Supplied text ▸
'''
Ten years ago I worked as a freelancer building websites with WordPress. I created custom Designs/Templates with Photoshop, HTML, PHP, and CSS. My main customers were people who wanted to switch from their static HTML page to a system where they could easily maintain the content themselves without breaking the website. WordPress was back then the easiest choice. It was super user-friendly and Content could be made without breaking the website layout.

1. CSS got so much easier yet so much complicated!

When I started working in freelancing, the “box-system” was just about to replace websites that where build with tables. Working with float started to become popular and was also quite tricky back then. Mobile designs were not really a thing, and you would have to either make 2 different pages (the popular m.-subdomains) or you completely ignored mobile altogether.

When I came back, flex- and grid-systems made building complicated layouts so much easier, but on the other hand, setting up a flex or grid for me is still more complicated than a float. But with practice this will surely change.
'''
Data ▸
'''
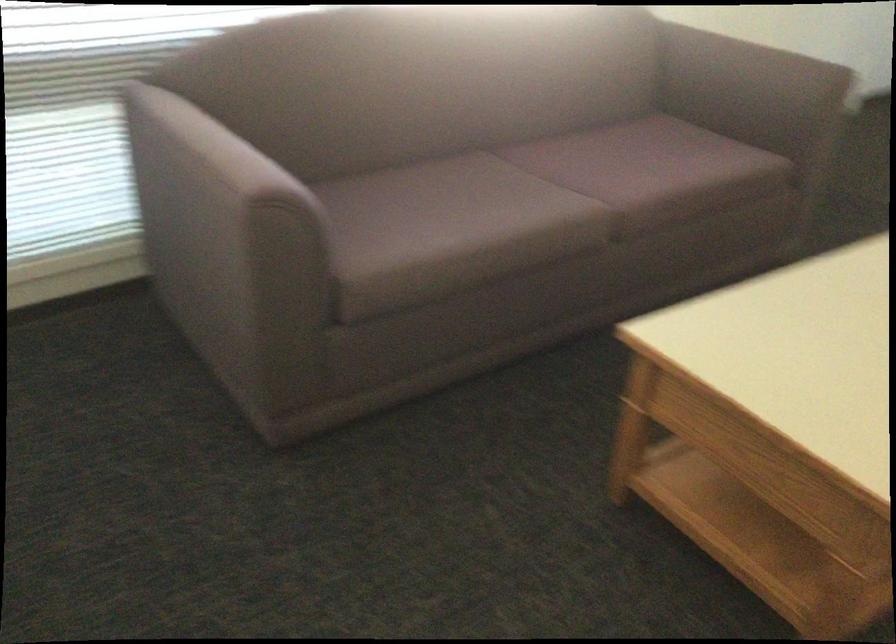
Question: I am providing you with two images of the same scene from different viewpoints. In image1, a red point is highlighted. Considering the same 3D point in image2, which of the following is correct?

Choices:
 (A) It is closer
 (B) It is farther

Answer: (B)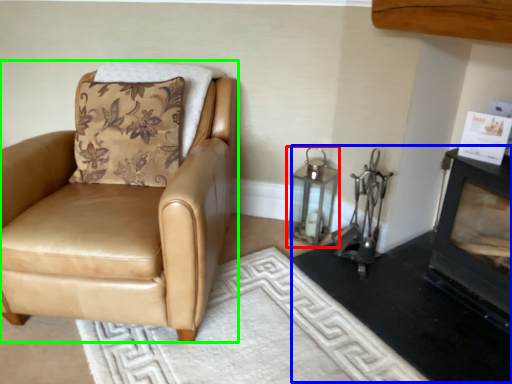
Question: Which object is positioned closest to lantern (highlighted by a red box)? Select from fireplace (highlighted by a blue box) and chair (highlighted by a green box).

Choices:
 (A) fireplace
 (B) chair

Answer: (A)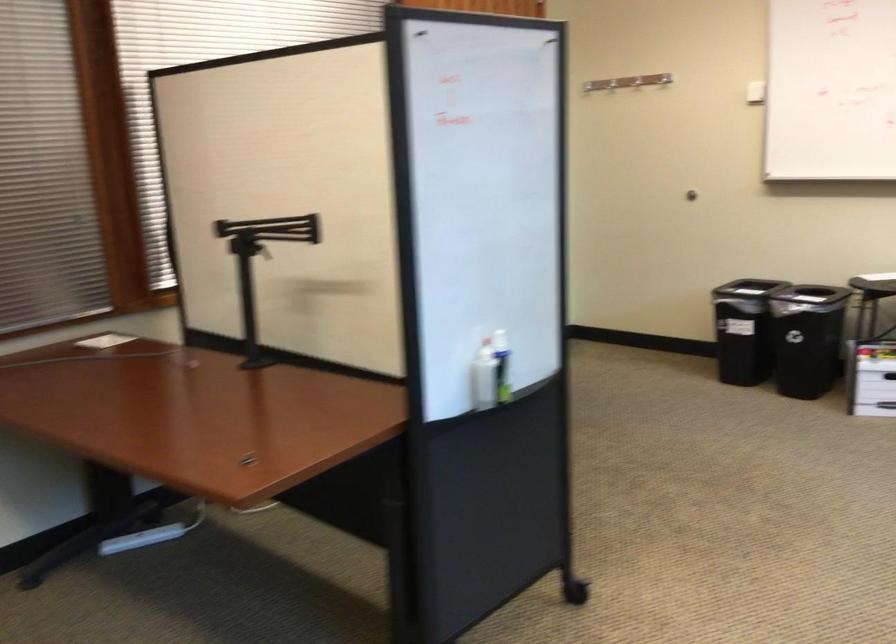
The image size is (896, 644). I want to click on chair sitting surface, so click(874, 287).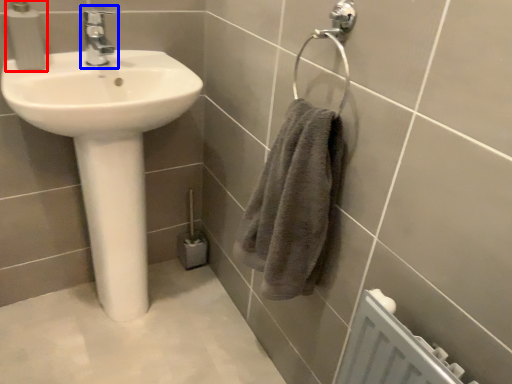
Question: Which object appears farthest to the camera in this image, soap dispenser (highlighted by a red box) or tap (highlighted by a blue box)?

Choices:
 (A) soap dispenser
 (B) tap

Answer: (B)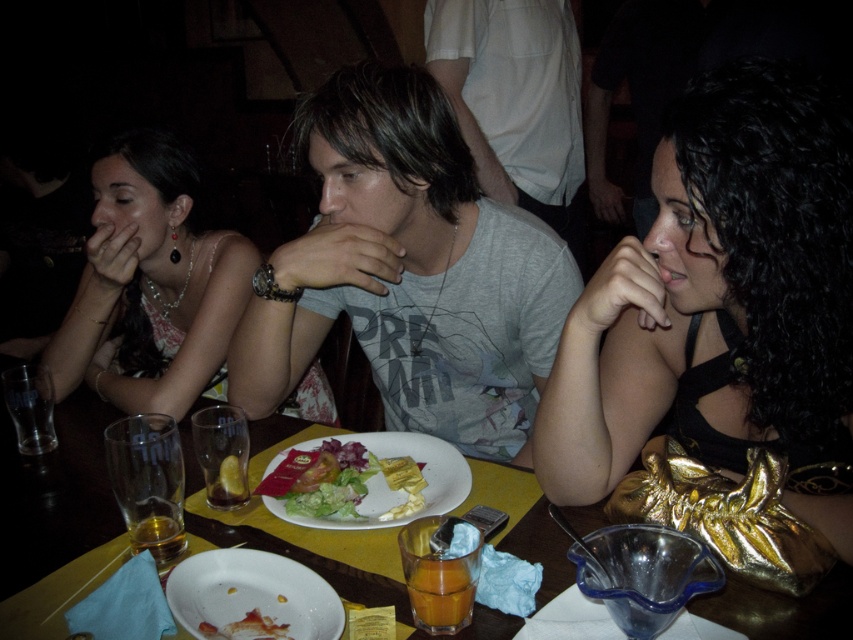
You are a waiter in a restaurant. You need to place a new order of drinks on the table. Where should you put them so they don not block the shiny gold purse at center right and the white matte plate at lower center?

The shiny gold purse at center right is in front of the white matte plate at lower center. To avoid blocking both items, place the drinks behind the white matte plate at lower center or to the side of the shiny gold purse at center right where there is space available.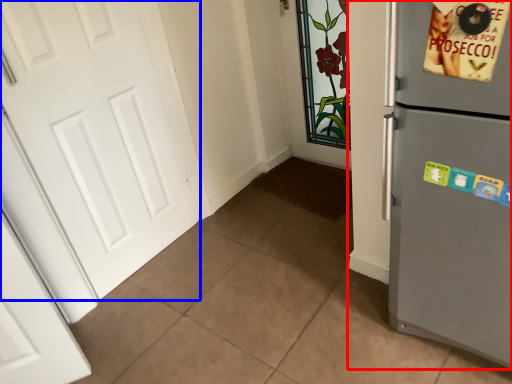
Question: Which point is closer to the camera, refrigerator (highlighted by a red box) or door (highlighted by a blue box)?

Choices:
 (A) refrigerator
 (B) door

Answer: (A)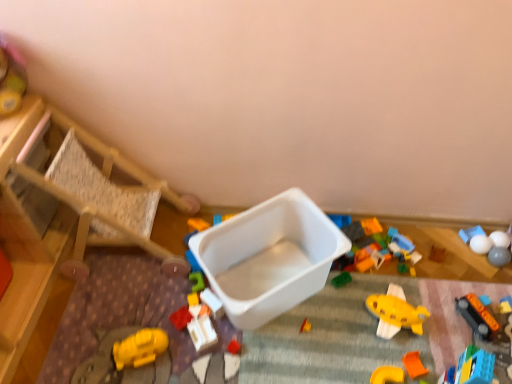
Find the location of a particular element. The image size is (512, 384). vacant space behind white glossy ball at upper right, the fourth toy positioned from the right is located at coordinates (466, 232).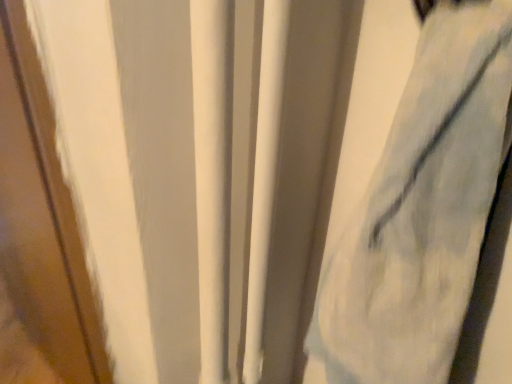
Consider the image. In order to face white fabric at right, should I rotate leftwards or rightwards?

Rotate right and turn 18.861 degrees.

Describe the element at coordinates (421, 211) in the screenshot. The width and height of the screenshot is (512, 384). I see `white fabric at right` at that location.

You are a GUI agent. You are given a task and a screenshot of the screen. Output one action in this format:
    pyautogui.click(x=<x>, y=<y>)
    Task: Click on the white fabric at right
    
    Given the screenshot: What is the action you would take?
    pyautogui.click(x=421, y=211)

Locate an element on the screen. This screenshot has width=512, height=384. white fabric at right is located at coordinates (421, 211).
'''
To do ▸
(1) From the text on freelance web design, reproduce the passage between "When I came" and "will surely change.", inclusive.
(2) Name every tool that the text on freelance web design says was used to create custom designs and templates.

Task-by-task outputs ▸
(1)
When I came back, flex- and grid-systems made building complicated layouts so much easier, but on the other hand, setting up a flex or grid for me is still more complicated than a float. But with practice this will surely change.

(2) Photoshop, HTML, PHP, CSS